Write the next part of the methods text on the macrophage phagocytosis assay, starting right after its last line.
── EXTRACT PROVIDED
The macrophage cell culture medium, 50 µl, and RPMI, 950 µl, were introduced into a microplate with 24 wells, each of which had been equipped with a coverslip. This assembly was incubated for 24 hours. Subsequently, the cells were rinsed with RPMI, and a suspension of latex particles (20 µl) was added to each well. This was followed by a 60-minute incubation period in a CO₂ incubator set at 5% CO₂ and 37 °C. The macrophage cells formed in each well were then washed three times with PBS to remove non-phagocytosed latex particles. The cells were air-dried at room temperature and fixed with absolute methanol for 30 seconds. Afterward, the methanol was discarded, and the coverslips were allowed to air dry. Giemsa staining solution (20% Giemsa, 1 ml) was added to each well and incubated for 20 minutes. Following this, the coverslips were rinsed with distilled water and allowed to dry at room temperature. The dried coverslips were observed under a microscope at 400× magnification to count 100 macrophage cells that had phagocytosed latex particles. The Phagocytic Index (PI) and Phagocytic Capacity (PC) were then determined using formulas adapted from Aminin et al. 2006; Jensch-Junior et al. 2006; Anwei et al. 2008; Aminin et al. 2010; Achmad et al. 2014; Achmad et al. 2018; Nursid et al. 2021.

$Phagocytic Capacity = \frac{The number of macrophages that have phagocytosed (engulfed) particles}{The total number of macrophages that were counted} \times 100$

$Phagocytic Index = \frac{The number of latex particles that were phagocytosed by macrophages}{The number of macrophages that have undergone phagocytosis} \times 100$

The measurement of a Liquid Chromatography Mass Spectrometry (LC-MS)
────
── ENTRIES SUPPLIED
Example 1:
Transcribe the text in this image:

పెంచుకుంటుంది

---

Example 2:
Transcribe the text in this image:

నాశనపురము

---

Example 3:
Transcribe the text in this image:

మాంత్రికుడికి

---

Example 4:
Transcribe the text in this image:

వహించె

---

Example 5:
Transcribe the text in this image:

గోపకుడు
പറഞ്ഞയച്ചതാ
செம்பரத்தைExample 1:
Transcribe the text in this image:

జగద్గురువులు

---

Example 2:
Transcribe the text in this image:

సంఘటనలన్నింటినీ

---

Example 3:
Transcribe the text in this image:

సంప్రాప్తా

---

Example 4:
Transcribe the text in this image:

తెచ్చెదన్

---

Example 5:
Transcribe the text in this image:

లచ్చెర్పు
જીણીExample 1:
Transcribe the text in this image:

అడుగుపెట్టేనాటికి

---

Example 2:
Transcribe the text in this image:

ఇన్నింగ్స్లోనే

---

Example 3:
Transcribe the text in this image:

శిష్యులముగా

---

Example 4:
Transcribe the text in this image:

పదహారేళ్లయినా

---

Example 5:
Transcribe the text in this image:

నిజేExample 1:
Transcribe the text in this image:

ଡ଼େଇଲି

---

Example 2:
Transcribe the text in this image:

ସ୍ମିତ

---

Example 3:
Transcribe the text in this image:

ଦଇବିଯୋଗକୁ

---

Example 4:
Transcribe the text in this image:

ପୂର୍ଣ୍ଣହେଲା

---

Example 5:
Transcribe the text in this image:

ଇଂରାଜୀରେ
────
ANSWER BOX.
The mass spectra measurement of the chloroform fraction FrKl3.1.3.1, at a quantity of 0.2 mg, was conducted using an LC-ESI-ToF-MS instrument with a Sunfire column measuring 4.6 × 150 mm. The analysis was carried out under isocratic conditions with a mobile phase consisting of H2O + formic acid: acetonitrile = 45/55 v/v, at a flow rate of 0.7 ml/minute, and an injection volume of 10 μl.

The measurement of UV-VIS spectroscopy

Pure compounds are examined using a UV-visible spectrophotometer in the wavelength range (λ) of 200–400 nm. A quantity of 0.3 mg is dissolved in 3 ml of solvent. Then, 0.3 ml of this solution is taken and diluted to a total volume of 3 ml. The spectrum is recorded and printed. This procedure allows for the measurement of the compound’s absorption or transmission of light within the specified wavelength range, which can provide valuable information about its electronic structure and properties.

The measurement of Fourier-Transform Infrared (FTIR) spectroscopy

A quantity of 0.2 mg of the chloroform fraction sample A. planci FrKl3.1.3.1 is ground together with 200 mg of potassium bromide (KBr) until they are thoroughly mixed. Afterward, this mixture is pressed into a thin disc. The resulting pellet is then subjected to infrared spectroscopic analysis to obtain its infrared spectrum. This procedure is a common method for preparing solid samples for Fourier-Transform Infrared (FTIR) spectroscopy. The resulting spectrum will provide information about the sample’s molecular vibrations and functional groups, which can be useful for identifying its chemical composition and structure.

The measurement of proton nuclear magnetic resonance (^1H-NMR)

The chloroform fraction A. planci FrKl3.1.3.1, weighing 5 mg, was subjected to washing with hexane and acetone to remove any fatty acids present in the chloroform fraction. Then, it was dissolved in CDCl3. Subsequently, ^1H-NMR and ^13C-NMR spectra were recorded. This analysis was carried out at the LIPI Organic Chemistry Laboratory in Serpong, using a 500 MHz NMR spectrometer, with a chemical shift range of up to 15.50 ppm, using CDCl3 as the solvent. This procedure is a common method for analyzing the nuclear magnetic resonance spectra of organic compounds, providing valuable information about the structure and connectivity of atoms within the sample.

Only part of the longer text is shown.